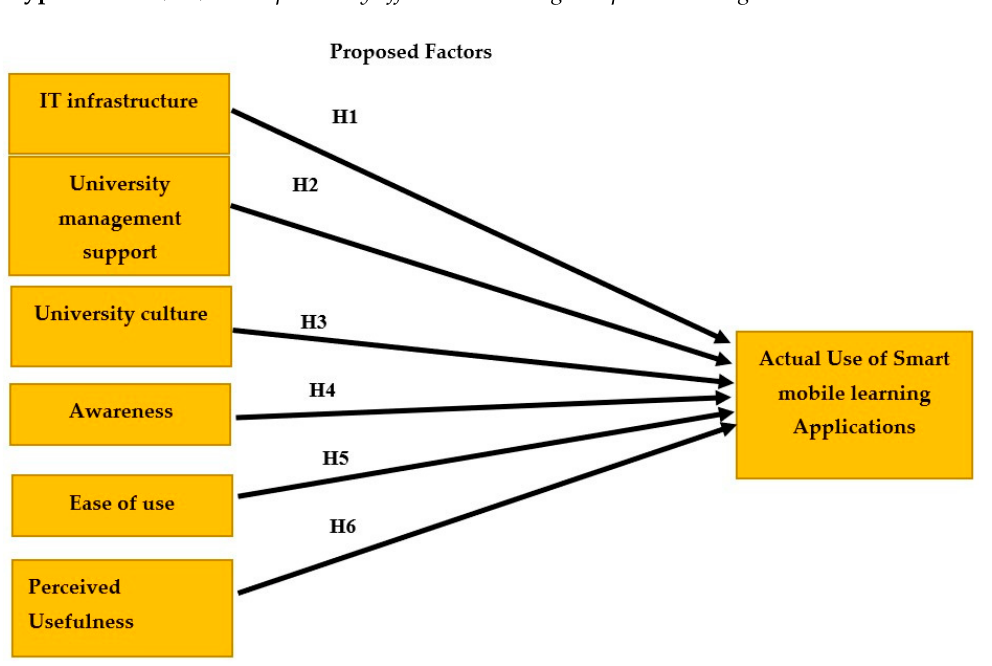
Figure 2. The proposed model for explaining the acceptance of an M-learning system.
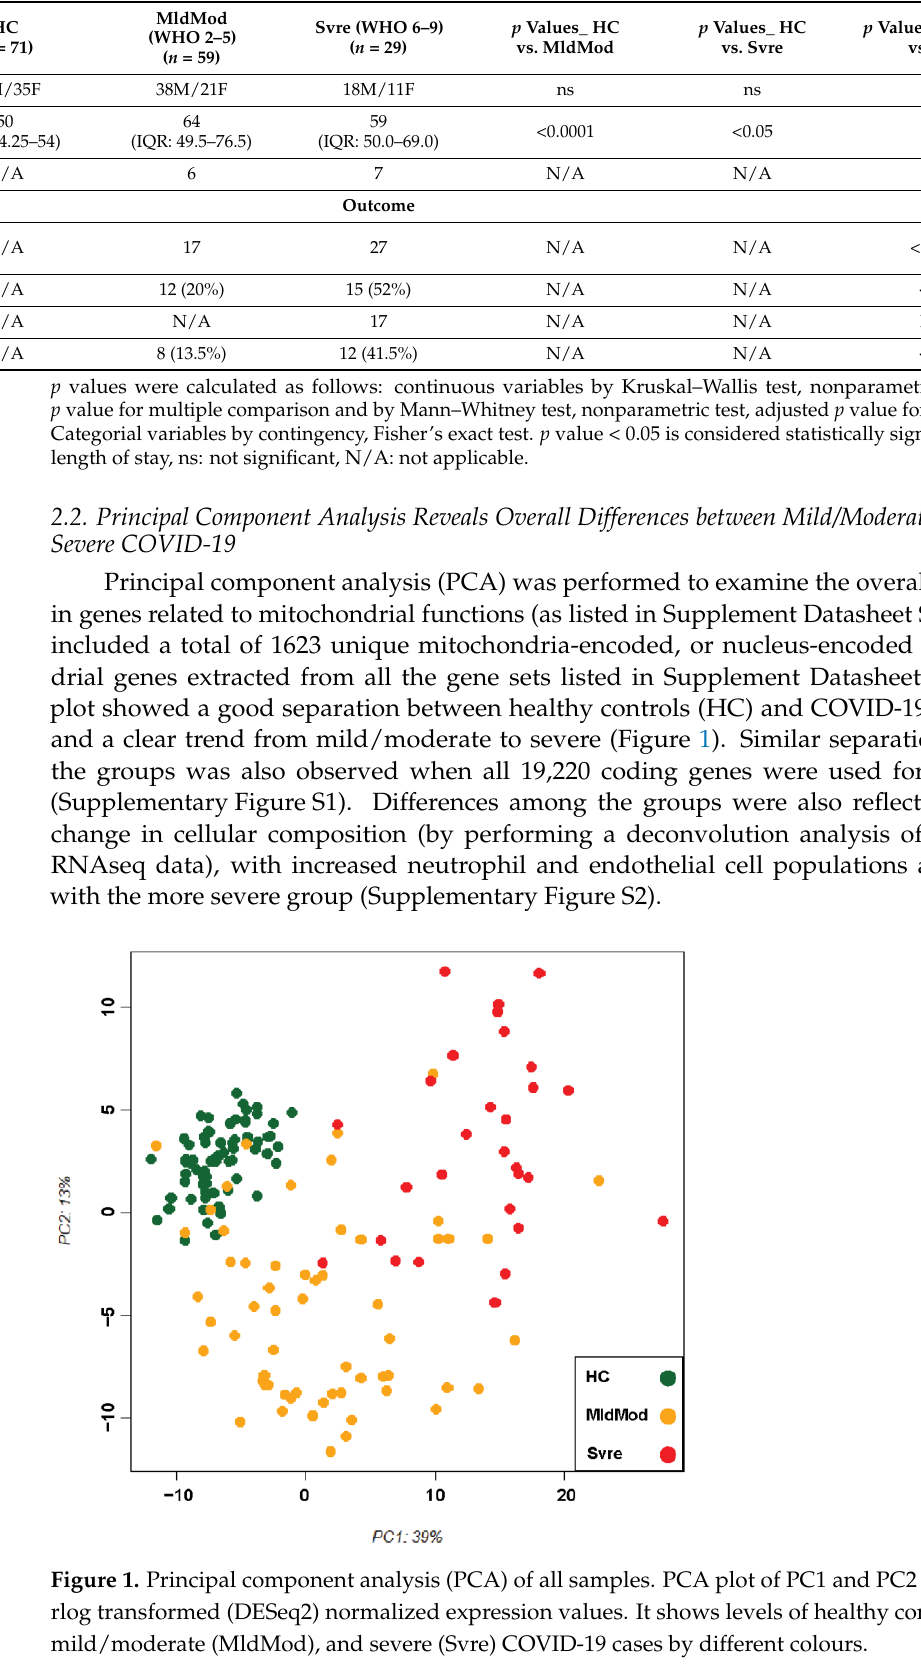
To determine how SARS-CoV-2 infection impacts mitochondrial function or regula- tion in patients with mild/moderate or severe COVID-19, we performed differential ex- pression gene (DEG) analysis on the selected genes ( n = 1623 genes) (Supplemental Datasheet S2). When compared to healthy controls, there were 67 up- and 13 downregu- lated DEGs in the mild/moderate group and 210 up- and 67 downregulated DEGs in the severe group (Figure 2A). There were 104 up- and 42 downregulated DEGs in the severe group compared to the mild/moderate one. Figure 2B,C show the unique or overlapping up- or downregulated DEGs in the severe or the mild/moderate group compared to the healthy control, respectively. Figure 2D – F, show the top 20 up- or downregulated genes for each comparison group respectively, namely mild/moderate vs. healthy control, se- vere vs. healthy control, and severe vs. mild/moderate. Figure 2. DEGs from comparisons of severity groups. ( A ) Bar diagram showing the number of up- (in blue) and downregulated (in red) DEGs from three comparisons: mild/moderate versus healthy controls (MldMod vs. HC); severe versus healthy control (Svre vs HC), and severe versus mild/mod- erate (Svre vs. MldMod). Y axis: number of DEGs. ( B ) Venn diagram showing the number of over- lapping or nonoverlapping upregulated DEGs between comparison MldMod vs. HC (purple) and comparison Svre vs HC (red). ( C ) Venn diagram showing the number of overlapping or nonover- lapping downregulated DEGs between comparison MldMod vs. HC (dark blue) and comparison Svre vs. HC (light blue). ( D – F ) Volcano plots showing the significantly up- or downregulated DEGs (red) (with adjusted p -value of <0.05 and an absolute 1.5-fold ([log 2 ] > 0.58) difference in expression levels) in the three comparisons as in ( A ), respectively. Name of the top 20 significantly up- or down- regulated DEGs were shown. 2.4. Pathway Enrichment Analysis Reveals Regulation or Dysregulation of Pathways Associated with Mild/Moderate or Severe COVID-19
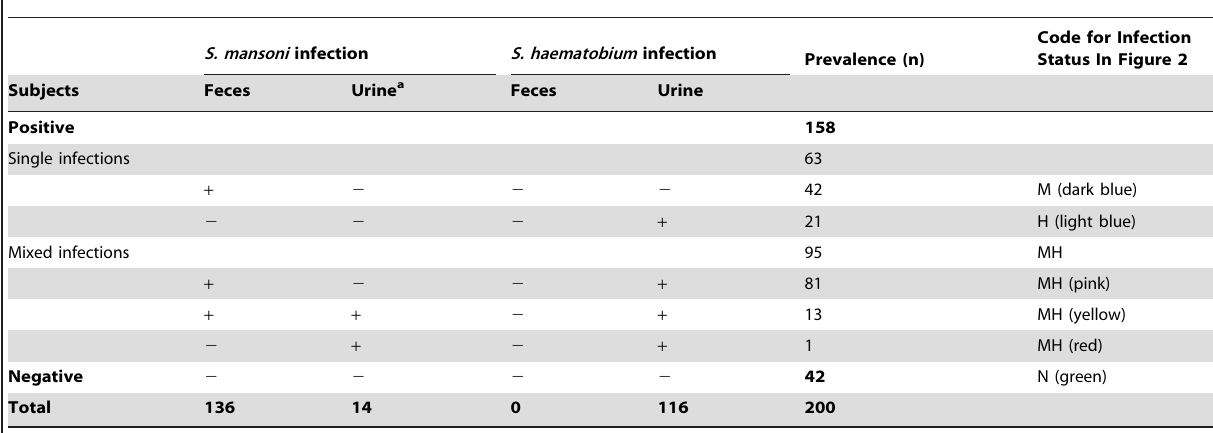
Table 1. Schistosoma infections in the study population.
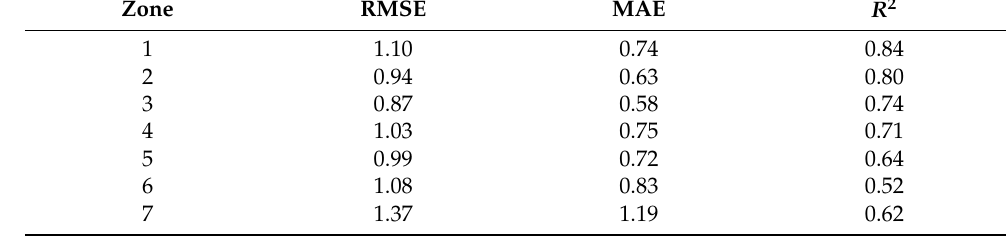
Table 4. Statistical indicators of reference evapotranspiration in different climate zones of China. Zone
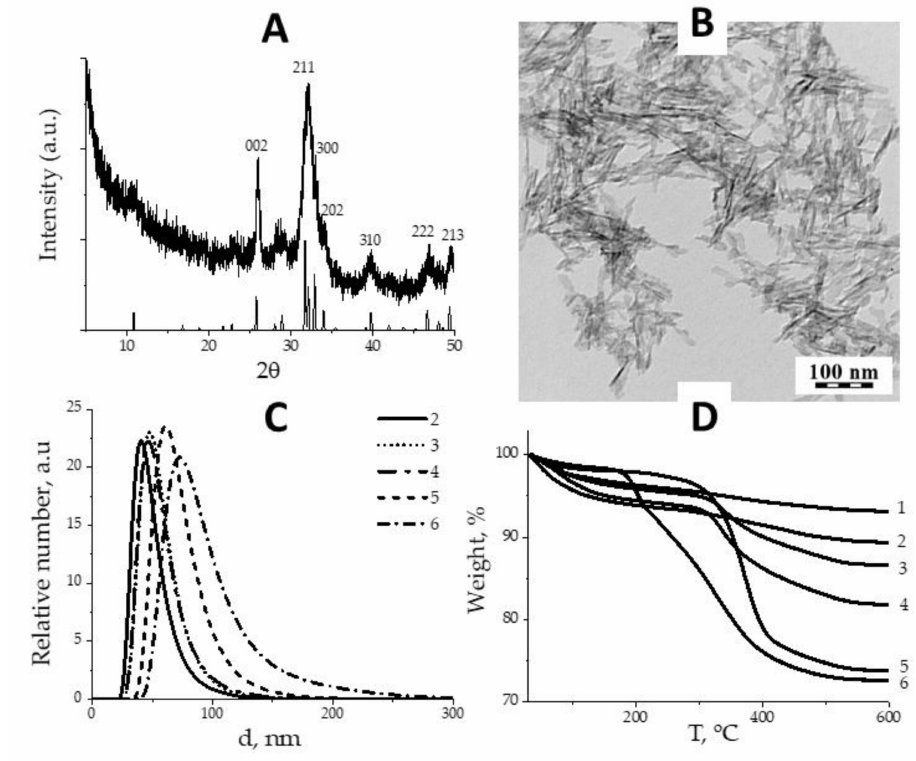
Figure 1. XRD pattern of hydroxyapatite (HAP) nanoparticles (NPs) ( A ); TEM micrograph of HAP NPs ( B ); number weighted particles size distributions ( C ) and thermograms ( D ) of HAP NPs coated with: (1) naked, (2) PHPMA5000, (3) POX5000, (4) POX10000, (5) PEG5000, (6)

### Your instructions
Return each line of the material in which the string "Table" can be found.

### Response to the task
Table 1. Schistosoma infections in the study population.
Table 4. Statistical indicators of reference evapotranspiration in different climate zones of China. Zone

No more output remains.